The Center for Data Innovation (CDI) think tank also provided feedback that calls for the administration to support the passage of the OPEN Government Data Act as “the single most effective step” the administration could take to achieve the goals of the Federal Data Strategy. Additionally, CDI calls for improvements to data.gov’s metadata, for OMB to establish an “Open Data Review Board” for incorporating public input in prioritizing open data projects, and for the Administration to establish “data trusts” to facilitate sharing of non-public data. Lastly, they make the point to consider how the Internet of Things (IoT) revolution and Artificial Intelligence (AI) should be included in the conversation.

The data standards organization XBRL-US recommends that the Administration “require a single data standard for all financial data reporting…to establish a single data collection process,” adopt the Legal Entity Identifier for all entities reporting to the federal government and use automated validation rules to ensure data quality at the point of submission.

The new State CDO Network sent a letter emphasizing the important role of State and local governments. They wrote,“[States are] in the unique position of creating and stewarding data based on federal requirements,” while calling for a formal plan to leverage administrative data to address fraud, waste, and abuse.

The Preservation of Electronic Government Information (PEGI) Project calls for an advisory board to make recommendations on data management and stewardship while echoing our call to utilize the open government data principles and also incorporate the FAIR lifecycle data management principles. PEGI also calls for scalable and automated processes for maximizing the release of non-sensitive data on data.gov.

Lastly, the American Medical Informatics Association (AMIA) identifies the publication and the harmonization of data dictionaries across agencies as two fundamental activities.
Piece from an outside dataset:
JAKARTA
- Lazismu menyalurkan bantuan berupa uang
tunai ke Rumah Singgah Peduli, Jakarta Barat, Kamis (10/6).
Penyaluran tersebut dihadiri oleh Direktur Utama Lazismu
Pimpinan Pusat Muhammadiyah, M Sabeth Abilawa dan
They also call for collecting and creating information in ways that support “downstream information processing and dissemination,” establish a framework to help agencies implement a “portfolio approach” to data asset management, and for the Administration to extend the concept of “data as an asset” to information produced by federal grant recipients and contractors.

The Data Coalition will be working with these groups and others to align the Administration’s efforts to establish a pragmatic, sustainable, and effective Federal Data Strategy.